Les conflits entre agriculteurs et éleveurs deviennent, de plus en plus, préoccupants au Bénin. Un simple désaccord entre ces deux acteurs peut vite faire le lit à l’extrémisme violent.
Nazirou SIDI ALI & Fidelia BIAOU
« Un matin, j’arrive au champ et je trouve un troupeau qui broutait ma plantation de manioc. J’ai crié pour chasser les bœufs quand l’apprenti éleveur a sorti son coupe-coupe. Une altercation s’en est suivie. Je me suis retrouvé le bras charcuté. Voici comment je suis devenu manchot aujourd’hui.» Ce témoignage glaçant de Karimou, la quarantaine, cultivateur à Parakou relance l’éternelle question de regain de violences dans ce département.
Les malentendus surviennent assez vite entre les éleveurs et les agriculteurs. Les désaccords entre les deux parties sont de violentes oppositions de sentiments. Ils sont généralement causés par la destruction des champs de cultures de l’agriculteur par le troupeau. Selon les explications de l’éleveur Mohamed Ousmane, l’origine du conflit est, dans bien des cas, liée à la négligence des apprentis éleveurs. « Fréquemment, quand vous entendez qu’il y a conflit entre éleveurs et agriculteurs, c’est souvent un apprenti éleveur qui a fait preuve de négligence en ne canalisant pas son troupeau.» A cette cause, s’ajoute l’impatience des agriculteurs. « Lorsqu’il trouve son champ dévasté, l’agriculteur s’en prend généralement à l’éleveur. Il n’a pas la patience de chercher à connaître le véritable auteur. Et c’est la porte ouverte à des violences, qui, parfois, tournent au drame.», insiste-t-il.
Agriculteurs et éleveurs n’arrivent toujours pas à trouver un consensus lorsque surviennent des dégâts relatifs à la destruction des cultures. Ce défaut de consensus amplifie généralement la situation. Et même l’intervention d’une autorité locale pour les concilier ne suffit toujours pas pour apaiser l’agriculteur qui ne décolère pas. « Lorsque ces genres de situations surviennent, nous n’aimons pas aller chez le chef de village qui préfère privilégier un règlement à l’amiable. Ce qui ne nous arrange pas.», se défend Mouchoud Saka Kiré, agriculteur.

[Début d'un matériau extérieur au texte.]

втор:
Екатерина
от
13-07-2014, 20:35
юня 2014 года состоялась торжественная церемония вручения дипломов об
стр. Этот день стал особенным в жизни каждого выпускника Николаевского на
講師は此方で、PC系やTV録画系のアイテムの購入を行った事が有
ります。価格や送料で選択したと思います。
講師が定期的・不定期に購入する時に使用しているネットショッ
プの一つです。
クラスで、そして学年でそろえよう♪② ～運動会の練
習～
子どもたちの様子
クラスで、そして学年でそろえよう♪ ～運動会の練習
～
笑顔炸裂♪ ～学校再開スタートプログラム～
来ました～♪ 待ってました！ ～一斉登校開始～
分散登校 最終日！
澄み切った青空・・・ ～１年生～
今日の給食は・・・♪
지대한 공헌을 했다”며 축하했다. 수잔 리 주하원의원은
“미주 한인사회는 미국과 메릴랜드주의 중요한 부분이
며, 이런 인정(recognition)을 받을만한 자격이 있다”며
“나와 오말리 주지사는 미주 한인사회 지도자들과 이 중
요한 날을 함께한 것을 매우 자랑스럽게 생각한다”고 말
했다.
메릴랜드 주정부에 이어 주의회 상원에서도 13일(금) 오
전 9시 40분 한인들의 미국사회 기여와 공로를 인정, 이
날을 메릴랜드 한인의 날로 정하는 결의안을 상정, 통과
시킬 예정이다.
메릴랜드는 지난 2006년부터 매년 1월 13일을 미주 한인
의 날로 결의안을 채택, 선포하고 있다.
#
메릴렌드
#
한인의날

Pour Bouraïma Gnanli, coordonnateur de l’Association pour la Promotion de l’Elevage au Sahel et en Savane au Bénin « quand un conflit aboutit à un massacre des animaux, à une attaque dans un camp peulh où on incendie tout, les victimes n’ont pas d’autres solutions que de prendre la voie de l’extrémisme violent.»
Pour éviter ces conflits entre agriculteurs et éleveurs, l’Etat béninois a mis en place le Projet de Sédentarisation des Troupeaux de Ruminants au Bénin (PROSER), à travers le programme de réalisation de forages pour la sédentarisation des bêtes.
Des voix s’élèvent dans le monde agricole pour sensibiliser sur la cohabitation pacifique supposée exister entre les deux groupes cibles. C’est le cas de Bouraïma Gnanli qui préconise « d’aller vers ces deux acteurs et leur demander de cultiver la tolérance. Il est aussi nécessaire de leur montrer qu’ensemble, ils contribuent au développement de notre pays.» Il sollicite, par ailleurs, l’implication des professionnels des médias pour une sensibilisation des groupes cibles dans l’intérêt de la cohésion sociale.